"The Dark Knight”


"The Dark Knight”写真クレジット:Warner Bros. Pictures / Legendary Pictures

週明けのニュースで、バットマン・シリーズ "The Dark Knight" が10日間で3000万ドルを稼ぎ出して話題になっている。この手の映画はかなり食傷気味だったが、確かにこの映画は素晴らしい出来だった。
今年始めに急逝したヒース・レジャーがジョカー役で燃え尽きたらしい、という風評もあって劇場に駆けつけた人がいたかもしれないが、ただの野次馬だけでこれだけの数字は出ないだろう。確かにレジャーの演技には鬼気迫るものがあったが、それはこの映画の極上の面白さの一つに過ぎない。

上映時間2時間32分という長丁場を、それだけの時間を使って語るべき物語があった、というのがこの映画の成功の理由だと思う。当たり前のようだが、ヒーローもので語るべき物語があるというのは、実はまれなことだ。

旧スーパーマン、スバイダーマン、Xマンなど続編も3作目になるとさすがにタネも尽き、語るべきことが何もない。数ヶ月前に公開され大ヒットした”Iron Man"を観た時は、始めの15分で誰が隠れた悪玉で、話がどう展開するか簡単に見当がついてしまった。

その分かり切った話を、派手な爆破や車の転倒の特撮、コンピューターの画面変化などで時間稼ぎしつつ見せていく。特徴は分かりやすい物語と類型化された登場人物。原作がコミックだから話がつまらなくも良い思っているのか、どれを観ても同じ。感想は「でも特撮はスゴかった」位ではないか。

これではダメだろう、というところから出発しているのがこの映画だ。前述の問題点をすべてクリアし、二つの顔を持つ主人公(クリスチャン・ベール)が、餓鬼のごとく禍々(まがまが)しい悪の出現で、精神的社会的に追い詰められて行く様子を描いている。

これまでのヒーローものではあり得ない展開や、観客自身にも問いかけてくる緊迫した状況設定など、複雑に迷走する物語が緻密に積み重ねられていく。ともかくも凄いと感心したのは、マントを着て空を飛ぶ男を主人公に、伝統的なフィルム・ノアールを作ってしまったこと。
"The Departed" にバットマンが出てくるようなもので、コミックの荒唐無稽をなめらかに犯罪映画にブレンドした手腕は見事としか言いようがない。集客力のために単純化/劣化されてきたジャンルにまったく新たな命を吹き込んだ最高作と言える。
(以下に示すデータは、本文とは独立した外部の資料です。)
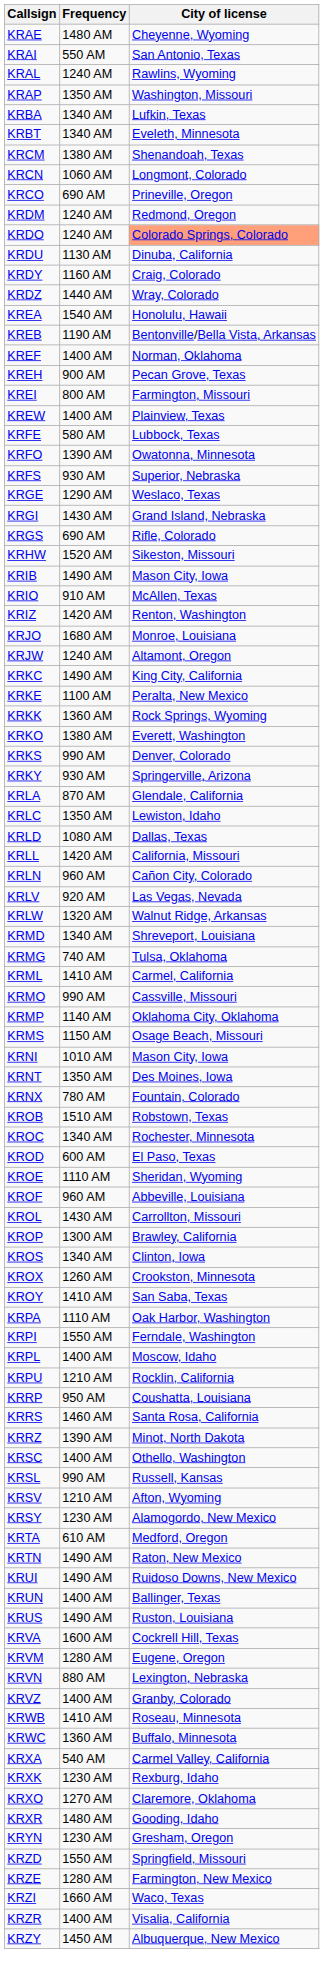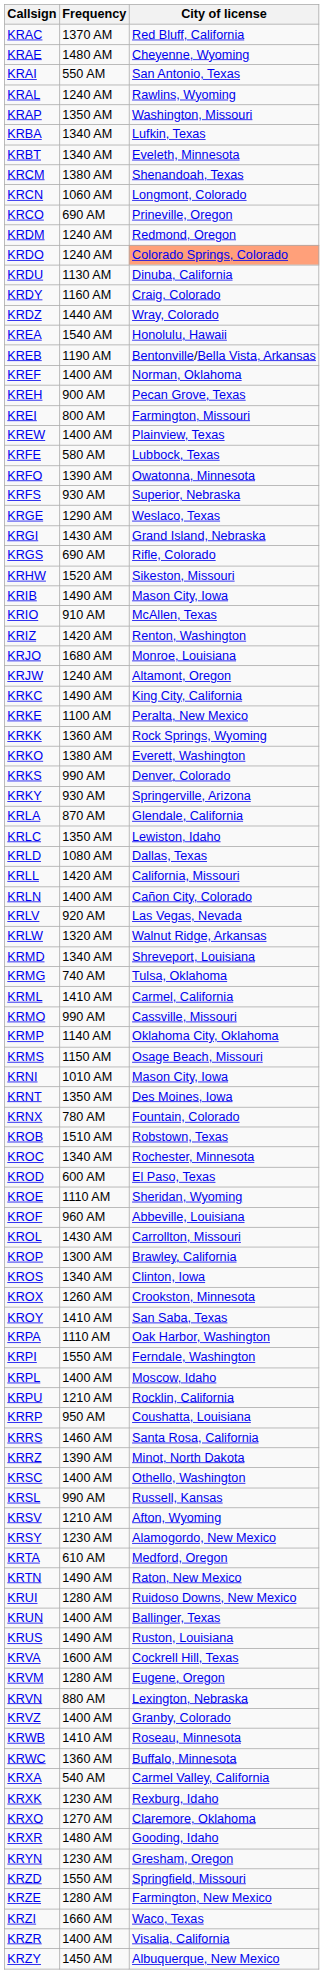+ row: KRAC | 1370 AM | Red Bluff, California
KRLN | Frequency: 960 AM -> 1400 AM
KRUI | Frequency: 1490 AM -> 1280 AM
監督は、物語を最後から語るという超ユニークな "Memento"(00年)でブレイクしたクリストファー・ノーラン。弟のジョナサンとの共同脚本だ。

脇を固めた俳優たちもマギー・ギレンホールアーロン・エッカートゲイリー・オールドマンマイケル・ケインモーガン・フリーマンと豪華で、みな好演している。

現在ベイエリア各地内のシネコンで上映中。